When oil-fired generators run as heavily as they did this winter, they deplete their stocks of oil very rapidly. Even with the supplies secured through the WRP, which helped increase the amount of oil in participating generators’ tanks prior to the winter season, many oil and dual-fuel generators burned through their supplies and experienced difficulty in securing additional oil inventories. Oil replenishment during winter months in New England can be challenging due to weather conditions, but has become even more so as the oil supply chain has diminished in the past several years. Furthermore, the entire Northeast was looking to replenish fuel supplies during the same cold weather periods.

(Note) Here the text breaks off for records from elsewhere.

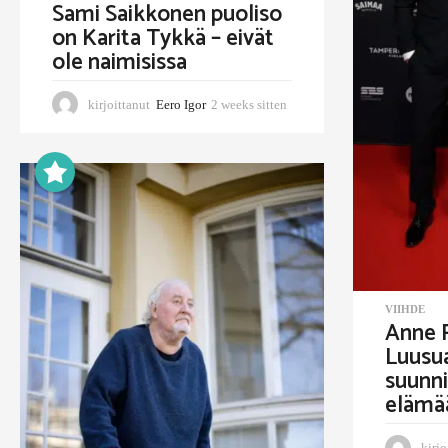
s
Sami Saikkonen puoliso
on Karita Tykkä – eivät
s
ole naimisissa
a
kirjoittanut
Eero Igor
2 weeks sitten
2
w
e
e
k
s
s
i
t
t
e
VIIHDE
n
Anne R
Luusu
suunni
elämä
kirjo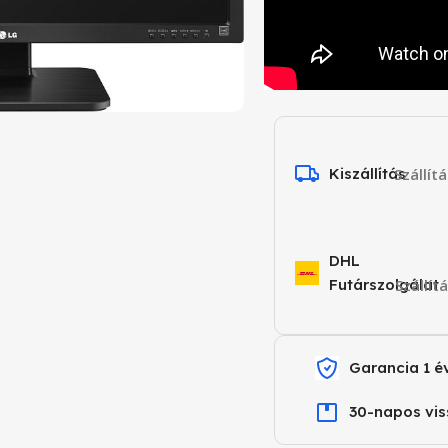
Kiszállítás
Szállít
DHL
Futárszolgálat
Szállít
Garancia 1 é
30-napos vis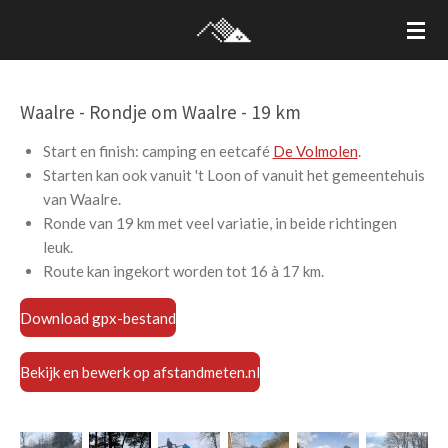
Ga
direct
naar
de
Waalre - Rondje om Waalre - 19 km
hoofdinhoud
Start en finish: camping en eetcafé
De Volmolen
.
Starten kan ook vanuit 't Loon of vanuit het gemeentehuis
van Waalre.
Ronde van 19 km met veel variatie, in beide richtingen
leuk.
Route kan ingekort worden tot 16 à 17 km.
Download gpx-bestand
Bekijk en bewerk op afstandmeten.nl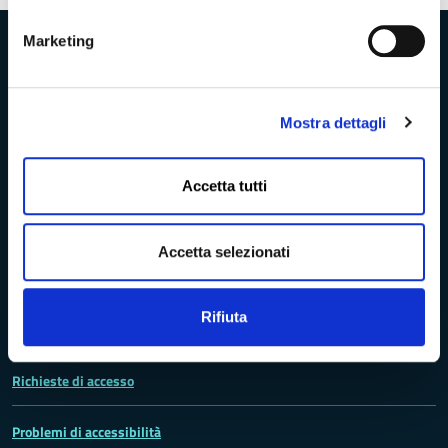
Marketing
Provincia di Massa‑Carrara
Mostra dettagli
Trasparenza e Accessibilità
Accetta tutti
Amministrazione Trasparente
Accetta selezionati
Albo pretorio
Rifiuta
Bandi di concorso
Richieste di accesso
Problemi di accessibilità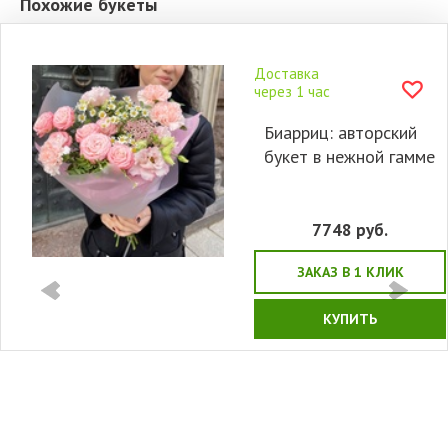
Похожие букеты
Доставка
через 1 час
Биарриц: авторский
букет в нежной гамме
7748
руб.
ЗАКАЗ В 1 КЛИК
КУПИТЬ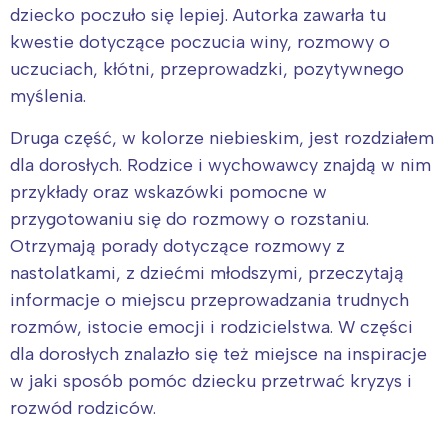
dziecko poczuło się lepiej. Autorka zawarła tu
kwestie dotyczące poczucia winy, rozmowy o
uczuciach, kłótni, przeprowadzki, pozytywnego
myślenia.
Druga część, w kolorze niebieskim, jest rozdziałem
dla dorosłych. Rodzice i wychowawcy znajdą w nim
przykłady oraz wskazówki pomocne w
przygotowaniu się do rozmowy o rozstaniu.
Otrzymają porady dotyczące rozmowy z
nastolatkami, z dziećmi młodszymi, przeczytają
informacje o miejscu przeprowadzania trudnych
rozmów, istocie emocji i rodzicielstwa. W części
dla dorosłych znalazło się też miejsce na inspiracje
w jaki sposób pomóc dziecku przetrwać kryzys i
rozwód rodziców.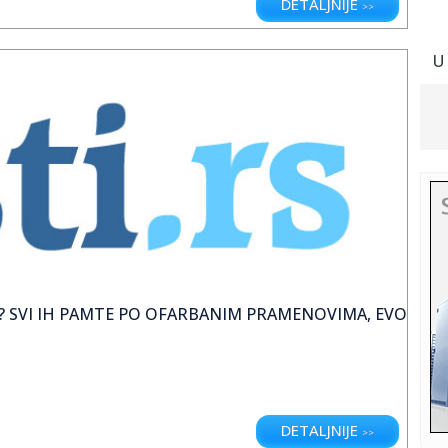
DETALJNIJE
>>
ta u pripremi je za 2017. godinu i priprema se ulazak velikih i zvučnih
U
TA? SVI IH PAMTE PO OFARBANIM PRAMENOVIMA, EVO
DETALJNIJE
>>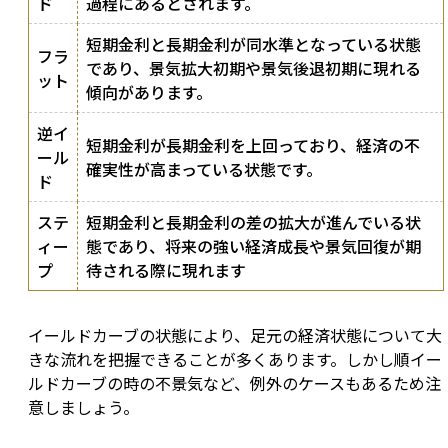
ド
過程にあるとされます。
短期金利と長期金利が同水準となっている状態
フラ
であり、景気拡大初期や景気後退初期に現れる
ット
傾向があります。
逆イ
短期金利が長期金利を上回っており、経済の不
ール
確実性が高まっている状態です。
ド
ステ
短期金利と長期金利の差の拡大が進んでいる状
ィー
態であり、将来の強い経済成長や景気回復が期
プ
待される際に現れます
イールドカーブの状態により、足元の経済状態について大
きな流れを把握できることが多くあります。しかし順イー
ルドカーブの時の不景気など、例外のケースもあるため注
意しましょう。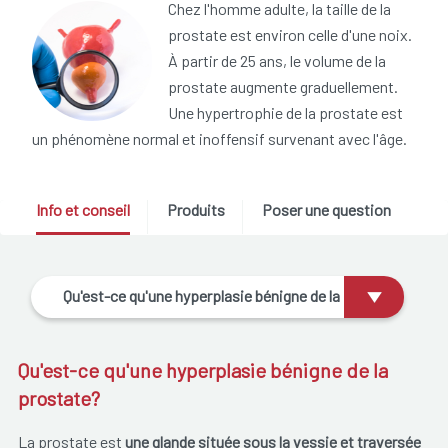
Chez l'homme adulte, la taille de la
prostate est environ celle d'une noix.
À partir de 25 ans, le volume de la
prostate augmente graduellement.
Une hypertrophie de la prostate est
un phénomène normal et inoffensif survenant avec l'âge.
Info et conseil
Produits
Poser une question
Qu'est-ce qu'une hyperplasie bénigne de la
prostate?
Qu'est-ce qu'une hyperplasie bénigne de la
prostate?
La prostate est
une glande située sous la vessie et traversée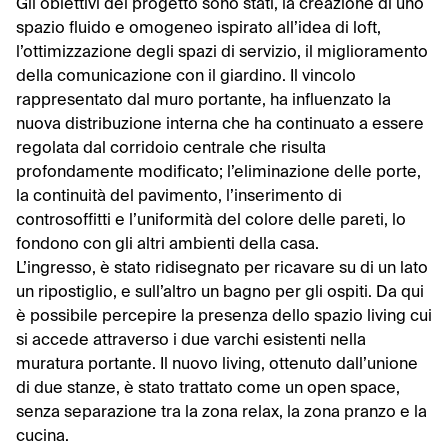
Gli obiettivi del progetto sono stati, la creazione di uno
spazio fluido e omogeneo ispirato all’idea di loft,
l’ottimizzazione degli spazi di servizio, il miglioramento
della comunicazione con il giardino. Il vincolo
rappresentato dal muro portante, ha influenzato la
nuova distribuzione interna che ha continuato a essere
regolata dal corridoio centrale che risulta
profondamente modificato; l’eliminazione delle porte,
la continuità del pavimento, l’inserimento di
controsoffitti e l’uniformità del colore delle pareti, lo
fondono con gli altri ambienti della casa.
L’ingresso, è stato ridisegnato per ricavare su di un lato
un ripostiglio, e sull’altro un bagno per gli ospiti. Da qui
è possibile percepire la presenza dello spazio living cui
si accede attraverso i due varchi esistenti nella
muratura portante. Il nuovo living, ottenuto dall’unione
di due stanze, è stato trattato come un open space,
senza separazione tra la zona relax, la zona pranzo e la
cucina.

A number of resources had trouble securing oil transportation, which was slowed due to harsh weather and competition for the barges and trucks required to move the fuel.

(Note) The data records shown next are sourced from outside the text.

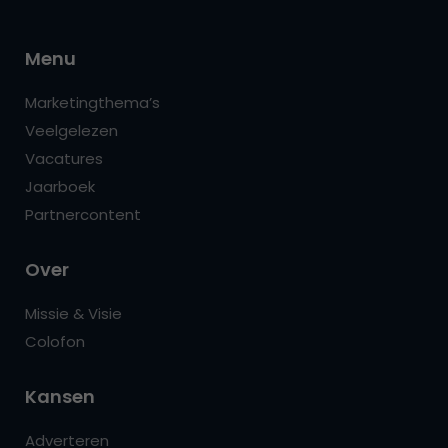
Menu
Marketingthema’s
Veelgelezen
Vacatures
Jaarboek
Partnercontent
Over
Missie & Visie
Colofon
Kansen
Adverteren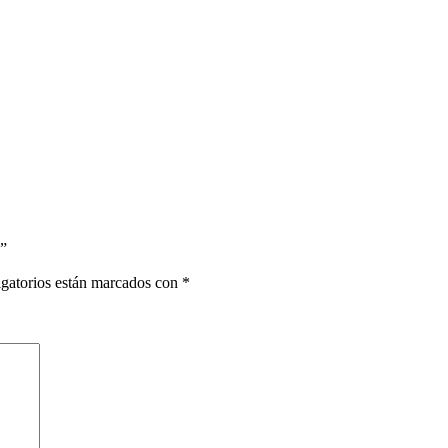
”
gatorios están marcados con
*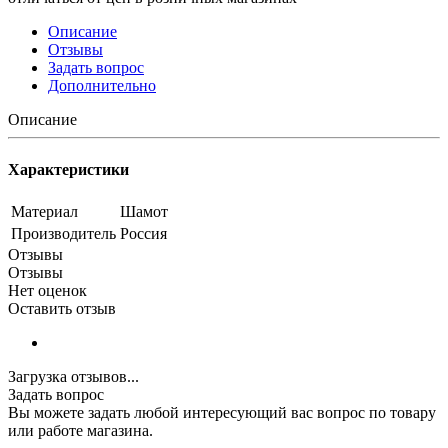
Описание
Отзывы
Задать вопрос
Дополнительно
Описание
Характеристики
Материал
Шамот
Производитель
Россия
Отзывы
Отзывы
Нет оценок
Оставить отзыв
Загрузка отзывов...
Задать вопрос
Вы можете задать любой интересующий вас вопрос по товару
или работе магазина.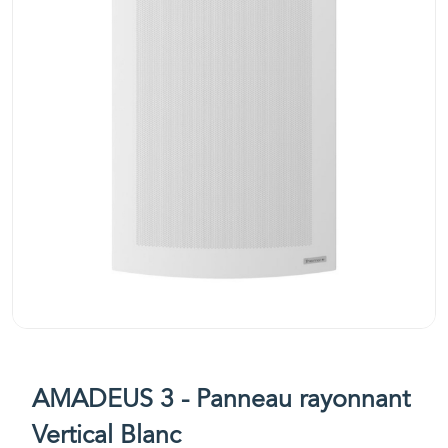
AMADEUS 3 - Panneau rayonnant
Vertical Blanc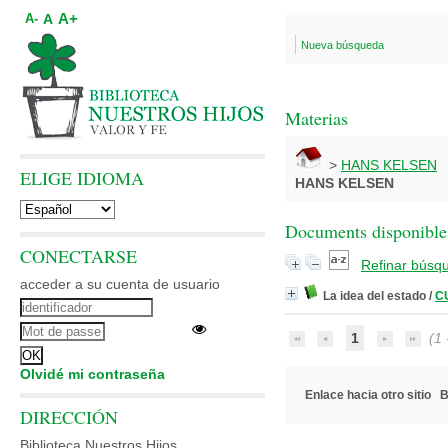
A+
A
A-
Nueva búsqueda
Materias
>
HANS KELSEN
ELIGE IDIOMA
HANS KELSEN
Documents disponibles
CONECTARSE
Refinar búsq
acceder a su cuenta de usuario
La idea del estado
/
CU
1
(1 -
Olvidé mi contraseña
Enlace hacia otro sitio
B
DIRECCIÓN
Biblioteca Nuestros Hijos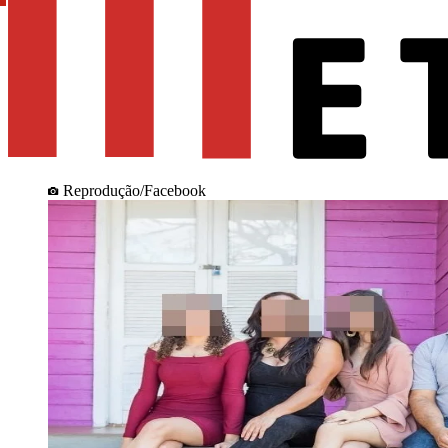
Reprodução/Facebook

Further, conditions outside of New England affected system operations. As the cold weather gripped much of the country, neighboring power grids also experienced heavy demand and tight system conditions at times; in fact, the regions of the country served by the Midcontinent Independent System Operator, PJM Interconnection, and New York ISO each set new all-time winter peak demand records. Because the New England grid is closely connected to other operating areas, conditions outside of New England can quickly affect the region if the amount of scheduled power being imported or exported changes unexpectedly.
New England has made it through the past two winters by relying heavily on non-gas-fired resources, but the power system landscape is changing rapidly.
By next winter, Vermont Yankee in southern Vermont and Salem Harbor units 3 and 4 in the Greater Boston area will be retired, which means approximately 1,200 MW fewer non-gas resources will be available to meet consumer demand and maintain system reliability. To put this into perspective, the Winter Reliability Program procured less than the combined capabilities of Vermont Yankee and the retiring Salem Harbor units.
ISO New England is reviewing 2013/2014 winter operations and is evaluating if additional incentives will be necessary for the upcoming winter of 2014/2015.
As part of its Strategic Planning Initiative, the ISO is implementing several wholesale market rule changes that will be in place by the 2014/2015 winter. These new rules are expected to help address some of the resource availability concerns and include energy market offer flexibility rules, scheduled to go live in early December 2014. These changes will allow power supply offers to be updated in real time to reflect changes in actual fuel prices, helping generators better adjust to short-term fuel arrangements or high, real-time fuel prices. More accurate energy-market pricing provides the appropriate signals (or incentives) for resources to perform, thus further improving grid reliability.